Third, the SEC is not what it used to be, unfortunately. I was an intern at SEC Enforcement in the mid 1970’s. Stanley Sporkin was then Director of Enforcement. He was one tough guy who had no qualms about going after investment banks or commercial banks. SEC enforcement was feared and kept bankers in line. Now, SEC enforcement is headed up by the ex-general counsel of Deutsche Bank, a big time player in securitized trusts, CDO’s, and other derivatives. Now, I am not saying that the current director is rolling over for Wall St ( I’ll let other say that); however, he is no Stanley Sporkin. And the WSJ knows that.

Finally, the WSJ concludes by saying that the fact that Washington can’t find a real criminal should focus public attention back on the real crime. That was Beltway policy. In effect, the WSJ is blaming the entire housing crisis on the government.

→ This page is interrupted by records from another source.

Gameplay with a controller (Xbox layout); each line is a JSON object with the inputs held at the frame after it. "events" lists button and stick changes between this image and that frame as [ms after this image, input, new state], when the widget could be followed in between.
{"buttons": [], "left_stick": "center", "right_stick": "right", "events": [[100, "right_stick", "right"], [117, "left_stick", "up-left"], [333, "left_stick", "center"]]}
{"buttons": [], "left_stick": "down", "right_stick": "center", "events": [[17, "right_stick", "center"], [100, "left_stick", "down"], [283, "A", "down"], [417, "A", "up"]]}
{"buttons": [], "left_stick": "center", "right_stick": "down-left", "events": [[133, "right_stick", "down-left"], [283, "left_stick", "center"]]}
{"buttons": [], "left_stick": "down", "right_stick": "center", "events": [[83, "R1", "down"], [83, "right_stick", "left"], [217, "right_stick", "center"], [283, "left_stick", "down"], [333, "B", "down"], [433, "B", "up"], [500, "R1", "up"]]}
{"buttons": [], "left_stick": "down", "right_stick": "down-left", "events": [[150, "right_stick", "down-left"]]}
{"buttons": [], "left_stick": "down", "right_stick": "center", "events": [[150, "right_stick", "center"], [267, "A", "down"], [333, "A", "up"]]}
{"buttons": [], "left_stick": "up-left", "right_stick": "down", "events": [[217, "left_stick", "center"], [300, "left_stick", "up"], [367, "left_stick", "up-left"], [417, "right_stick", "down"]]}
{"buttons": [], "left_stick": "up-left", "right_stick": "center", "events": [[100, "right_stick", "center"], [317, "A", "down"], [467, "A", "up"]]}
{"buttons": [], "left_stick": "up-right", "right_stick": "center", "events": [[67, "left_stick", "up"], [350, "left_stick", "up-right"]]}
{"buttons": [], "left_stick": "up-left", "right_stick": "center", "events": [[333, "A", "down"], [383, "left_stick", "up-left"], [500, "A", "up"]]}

There is an element of truth to this accusation. The government, by re-pushing the Community Redevelopment Act, by repealing Glass Steagall, by allowing Fannie Mae and Freddie Mac to threw out underwriting standards, by bailing out the banking system with TARP, by failing to allow Chapter 13 cramdown, and by allowing servicers to make a mockery out of HAMP, allowed the banksters to run wild. Just like Prohibition allowed Al Capone to establish a criminal empire. Yeah, there is political blame.

And that may be the real problem. When I was an intern at SEC, my boss told me that best way to investigate a complex situation was to follow the money. If you follow the money in the mortgage crisis, it seems like the bulk of it went to the banks. The federal government did not do that by accident. So, why would the federal government want to throw in jail the very people it invested in.